[How to complete this task]: Where the line containing "239 304 28.33" appears in the records below, begin there and output each line verbatim through the last line.

Records excerpted from a collection
=====

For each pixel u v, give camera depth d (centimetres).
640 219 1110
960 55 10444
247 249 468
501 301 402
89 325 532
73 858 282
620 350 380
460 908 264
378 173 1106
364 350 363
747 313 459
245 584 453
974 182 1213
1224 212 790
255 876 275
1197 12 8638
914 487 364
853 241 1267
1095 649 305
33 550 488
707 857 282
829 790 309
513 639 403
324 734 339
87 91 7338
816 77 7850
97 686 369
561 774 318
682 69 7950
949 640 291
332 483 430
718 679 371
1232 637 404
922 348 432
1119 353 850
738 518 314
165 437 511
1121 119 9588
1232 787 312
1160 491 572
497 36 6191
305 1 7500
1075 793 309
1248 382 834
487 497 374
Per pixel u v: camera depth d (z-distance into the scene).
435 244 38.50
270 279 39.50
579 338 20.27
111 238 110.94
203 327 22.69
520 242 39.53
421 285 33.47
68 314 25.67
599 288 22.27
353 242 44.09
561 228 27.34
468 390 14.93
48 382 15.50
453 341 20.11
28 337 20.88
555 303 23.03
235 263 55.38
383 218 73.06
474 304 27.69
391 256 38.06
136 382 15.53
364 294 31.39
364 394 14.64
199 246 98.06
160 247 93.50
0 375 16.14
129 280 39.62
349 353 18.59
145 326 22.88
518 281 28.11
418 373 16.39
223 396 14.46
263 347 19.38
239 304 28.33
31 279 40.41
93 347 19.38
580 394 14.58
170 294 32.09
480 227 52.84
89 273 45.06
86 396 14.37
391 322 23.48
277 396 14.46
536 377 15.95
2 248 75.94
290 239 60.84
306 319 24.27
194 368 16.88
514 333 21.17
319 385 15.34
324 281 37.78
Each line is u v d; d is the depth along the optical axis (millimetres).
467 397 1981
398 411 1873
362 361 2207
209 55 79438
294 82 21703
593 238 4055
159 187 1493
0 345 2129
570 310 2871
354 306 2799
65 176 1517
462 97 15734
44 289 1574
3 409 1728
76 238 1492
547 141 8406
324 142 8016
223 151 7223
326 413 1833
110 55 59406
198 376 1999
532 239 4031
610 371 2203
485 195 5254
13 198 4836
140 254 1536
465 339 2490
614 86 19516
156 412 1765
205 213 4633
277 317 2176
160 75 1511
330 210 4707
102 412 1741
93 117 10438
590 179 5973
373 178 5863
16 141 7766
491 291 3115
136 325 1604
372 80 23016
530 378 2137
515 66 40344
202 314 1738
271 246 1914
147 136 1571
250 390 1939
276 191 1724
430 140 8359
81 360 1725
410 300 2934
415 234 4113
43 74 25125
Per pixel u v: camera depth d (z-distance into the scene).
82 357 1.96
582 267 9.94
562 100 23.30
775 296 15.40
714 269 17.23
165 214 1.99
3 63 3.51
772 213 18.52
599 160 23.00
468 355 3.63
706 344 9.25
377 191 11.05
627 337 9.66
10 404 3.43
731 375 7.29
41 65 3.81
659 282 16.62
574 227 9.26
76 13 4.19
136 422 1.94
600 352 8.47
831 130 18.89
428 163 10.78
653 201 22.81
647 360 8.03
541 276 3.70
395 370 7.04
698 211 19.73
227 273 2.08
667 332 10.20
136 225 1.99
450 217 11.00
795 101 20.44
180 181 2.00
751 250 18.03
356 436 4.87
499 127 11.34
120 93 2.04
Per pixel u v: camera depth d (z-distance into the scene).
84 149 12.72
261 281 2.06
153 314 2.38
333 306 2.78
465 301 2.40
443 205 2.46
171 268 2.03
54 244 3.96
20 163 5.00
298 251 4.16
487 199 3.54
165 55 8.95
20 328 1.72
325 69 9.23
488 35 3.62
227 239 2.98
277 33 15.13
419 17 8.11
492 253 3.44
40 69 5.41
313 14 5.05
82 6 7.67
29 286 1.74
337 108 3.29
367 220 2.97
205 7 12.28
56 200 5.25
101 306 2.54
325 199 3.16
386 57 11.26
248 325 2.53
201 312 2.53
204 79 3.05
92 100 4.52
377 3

=====

[Your response]:
239 304 28.33
31 279 40.41
93 347 19.38
580 394 14.58
170 294 32.09
480 227 52.84
89 273 45.06
86 396 14.37
391 322 23.48
277 396 14.46
536 377 15.95
2 248 75.94
290 239 60.84
306 319 24.27
194 368 16.88
514 333 21.17
319 385 15.34
324 281 37.78
Each line is u v d; d is the depth along the optical axis (millimetres).
467 397 1981
398 411 1873
362 361 2207
209 55 79438
294 82 21703
593 238 4055
159 187 1493
0 345 2129
570 310 2871
354 306 2799
65 176 1517
462 97 15734
44 289 1574
3 409 1728
76 238 1492
547 141 8406
324 142 8016
223 151 7223
326 413 1833
110 55 59406
198 376 1999
532 239 4031
610 371 2203
485 195 5254
13 198 4836
140 254 1536
465 339 2490
614 86 19516
156 412 1765
205 213 4633
277 317 2176
160 75 1511
330 210 4707
102 412 1741
93 117 10438
590 179 5973
373 178 5863
16 141 7766
491 291 3115
136 325 1604
372 80 23016
530 378 2137
515 66 40344
202 314 1738
271 246 1914
147 136 1571
250 390 1939
276 191 1724
430 140 8359
81 360 1725
410 300 2934
415 234 4113
43 74 25125
Per pixel u v: camera depth d (z-distance into the scene).
82 357 1.96
582 267 9.94
562 100 23.30
775 296 15.40
714 269 17.23
165 214 1.99
3 63 3.51
772 213 18.52
599 160 23.00
468 355 3.63
706 344 9.25
377 191 11.05
627 337 9.66
10 404 3.43
731 375 7.29
41 65 3.81
659 282 16.62
574 227 9.26
76 13 4.19
136 422 1.94
600 352 8.47
831 130 18.89
428 163 10.78
653 201 22.81
647 360 8.03
541 276 3.70
395 370 7.04
698 211 19.73
227 273 2.08
667 332 10.20
136 225 1.99
450 217 11.00
795 101 20.44
180 181 2.00
751 250 18.03
356 436 4.87
499 127 11.34
120 93 2.04
Per pixel u v: camera depth d (z-distance into the scene).
84 149 12.72
261 281 2.06
153 314 2.38
333 306 2.78
465 301 2.40
443 205 2.46
171 268 2.03
54 244 3.96
20 163 5.00
298 251 4.16
487 199 3.54
165 55 8.95
20 328 1.72
325 69 9.23
488 35 3.62
227 239 2.98
277 33 15.13
419 17 8.11
492 253 3.44
40 69 5.41
313 14 5.05
82 6 7.67
29 286 1.74
337 108 3.29
367 220 2.97
205 7 12.28
56 200 5.25
101 306 2.54
325 199 3.16
386 57 11.26
248 325 2.53
201 312 2.53
204 79 3.05
92 100 4.52
377 3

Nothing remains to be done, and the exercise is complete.